Their fair share of the oil loot but not one penny more, plus as many Kalashnikovs as it may take to ward off extermination -- that's about as affirmative as he is prepared to be, Sunniwise. His may not be the ideal occupation policy for Peaceful Freedumbia, but compared to most of the other paleface planmongers, he's brilliant.[5]



____
[1] What I presume is the accused's account of himself may be found at http://explore.georgetown.edu/people/chk34/?PageTemplateID=39 .


[2] Seven hundred and eighty words it comes to, fully clothed and with the wind behind it. Might do for an Executive Summary. Not quite Kennan Minor's Long Telegram.

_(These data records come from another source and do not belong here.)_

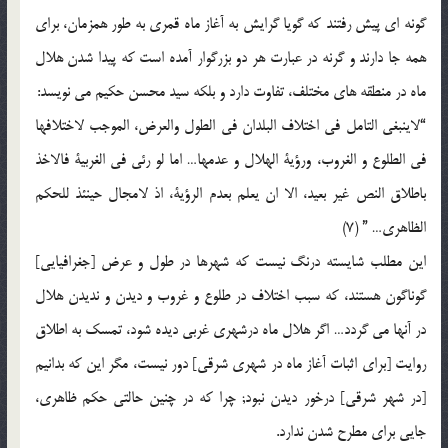
گونه اي پيش رفتند كه گويا گرايش به آغاز ماه قمري به طور همزمان، براي
همه جا دارند و گرنه در عبارت هر دو بزرگوار آمده است كه پيدا شدن هلال
ماه در منطقه هاي مختلف، تفاوت دارد و بلكه سيد محسن حكيم مي نويسد:
“لاينبغي التامل في اختلاف البلدان في الطول والعرض، الموجب لاختلافها
في الطلوع و الغروب، ورؤية الهلال و عدمها… اما لو رئي في الغربية فالاخذ
باطلاق النص غير بعيد، الا ان يعلم بعدم الرؤية، اذ لامجال حينئذ للحكم
الظاهري… ” (7)
اين مطلب شايسته درنگ نيست كه شهرها در طول و عرض [جغرافيايي]
گوناگون هستند، كه سبب اختلاف در طلوع و غروب و ديدن و نديدن هلال
در آنها مي گردد… اگر هلال ماه درشهري غربي ديده شود، تمسك به اطلاق
روايت [براي اثبات آغاز ماه در شهري شرقي] دور نيست، مگر اين كه بدانيم
[در شهر شرقي] درخور ديدن نبود; چرا كه در چنين حالتي حكم ظاهري،
جايي براي مطرح شدن ندارد.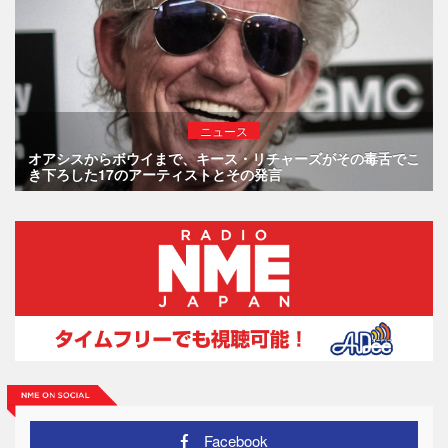
ニュース
オアシスからボウイまで、キース・リチャーズがその毒舌でこ
き下ろした17のアーティストとその発言
Facebook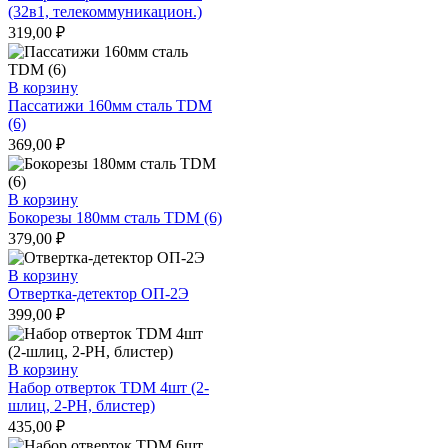
(32в1, телекоммуникацион.)
319,00
₽
В корзину
Пассатижи 160мм сталь TDM
(6)
369,00
₽
В корзину
Бокорезы 180мм сталь TDM (6)
379,00
₽
В корзину
Отвертка-детектор ОП-2Э
399,00
₽
В корзину
Набор отверток TDM 4шт (2-
шлиц, 2-РН, блистер)
435,00
₽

[3] Should anyone have the supreme bad taste to like "federalism," she might think Dr. Kohl rather a smart cookie on account of that paragraph. The other schizomaniacs hardly ever indicate any mechanism to make their paper contraptions actually work. On the other hand, the idea of a firepower balance between Centre and peripheries is pretty crude, as is the bribery by petroleum scheme. Dr. Kohl may well be capable of something much more suave and Machiavellian than he sent off hastily in this casual e-mail. It would be a grand credit to the perspecacity of Cartoonoclastes if Kohl ever draws up a really thorough scheme to frustrate all the knavish tricks of the TwentyPercenters: anyone can see that he's quite clever, but to discern that he is fiendishly clever is not given to us all. Time will tell.

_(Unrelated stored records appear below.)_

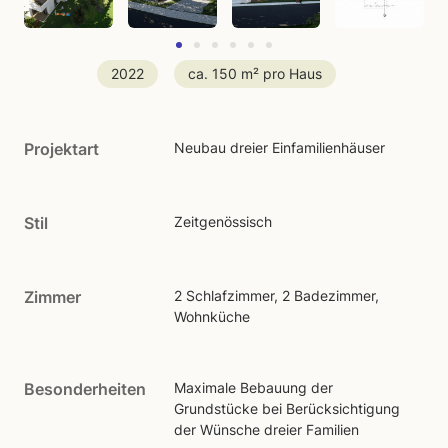
2022
ca. 150 m² pro Haus
Projektart
Neubau dreier Einfamilienhäuser
Stil
Zeitgenössisch
Zimmer
2 Schlafzimmer, 2 Badezimmer,
Wohnküche
Besonderheiten
Maximale Bebauung der
Grundstücke bei Berücksichtigung
der Wünsche dreier Familien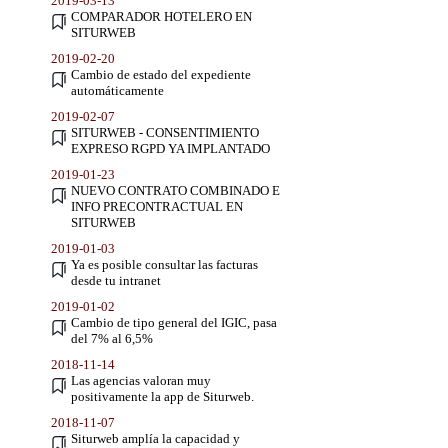
2019-03-13
COMPARADOR HOTELERO EN
SITURWEB
2019-02-20
Cambio de estado del expediente
automáticamente
2019-02-07
SITURWEB - CONSENTIMIENTO
EXPRESO RGPD YA IMPLANTADO
2019-01-23
NUEVO CONTRATO COMBINADO E
INFO PRECONTRACTUAL EN
SITURWEB
2019-01-03
Ya es posible consultar las facturas
desde tu intranet
2019-01-02
Cambio de tipo general del IGIC, pasa
del 7% al 6,5%
2018-11-14
Las agencias valoran muy
positivamente la app de Siturweb.
2018-11-07
Siturweb amplía la capacidad y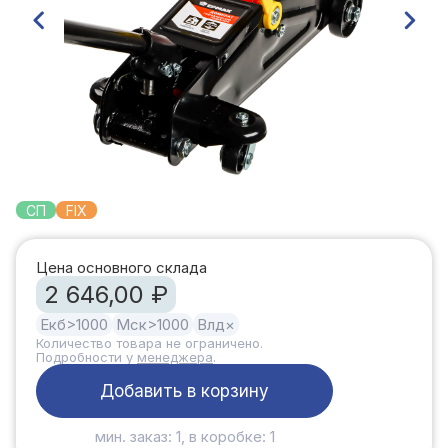
СП
FIX
Цена основного склада
2 646,00 ₽
Екб
>1000
Мск
>1000
Влд
×
Количество товара не ограничено.
Подробности у
менеджера
.
Добавить в корзину
мин. заказ: 1, в коробке: 1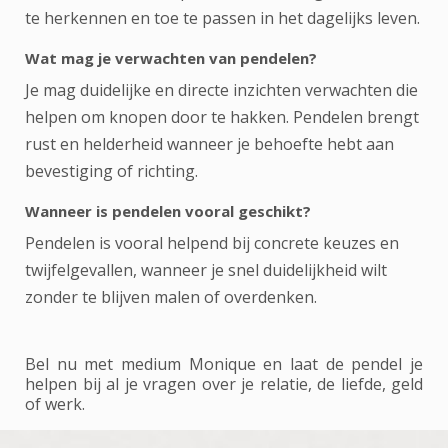
te herkennen en toe te passen in het dagelijks leven.
Wat mag je verwachten van pendelen?
Je mag duidelijke en directe inzichten verwachten die
helpen om knopen door te hakken. Pendelen brengt
rust en helderheid wanneer je behoefte hebt aan
bevestiging of richting.
Wanneer is pendelen vooral geschikt?
Pendelen is vooral helpend bij concrete keuzes en
twijfelgevallen, wanneer je snel duidelijkheid wilt
zonder te blijven malen of overdenken.
Bel nu met medium Monique en laat de pendel je
helpen bij al je vragen over je relatie, de liefde, geld
of werk.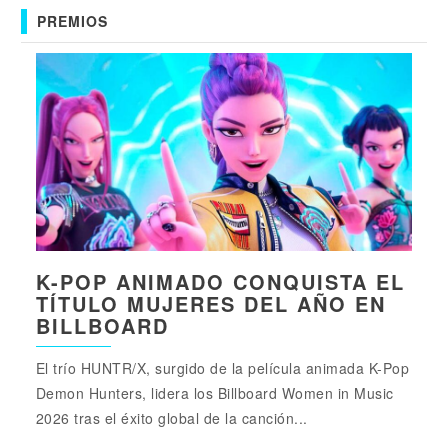
PREMIOS
K-POP ANIMADO CONQUISTA EL
TÍTULO MUJERES DEL AÑO EN
BILLBOARD
El trío HUNTR/X, surgido de la película animada K-Pop
Demon Hunters, lidera los Billboard Women in Music
2026 tras el éxito global de la canción...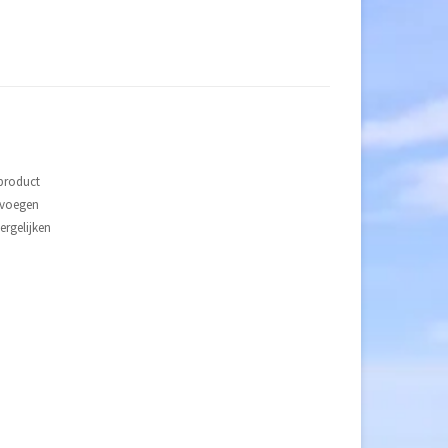
 product
evoegen
rgelijken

[4] This social scientizer fellow-travels pretty extensively with Big Management: "He is a regular consultant for the Department of Defense on stability operations, counterinsurgency, and strategy, and he has been a consultant for the U.S. Government's Political Instability Task Force (formerly the State Failure Task Force) since 1999." (Cf. URL in [1].)

Cartoonoclastes may even be mistaken to think him a registered donkey, though I daresay "President Clinton" might well hire him even so.


[5] "But he's an invasionite all the same?" Well, yes, Mr. Bones, so he is. This is still the sewer of Romulus, sir, not the Republic of Plato.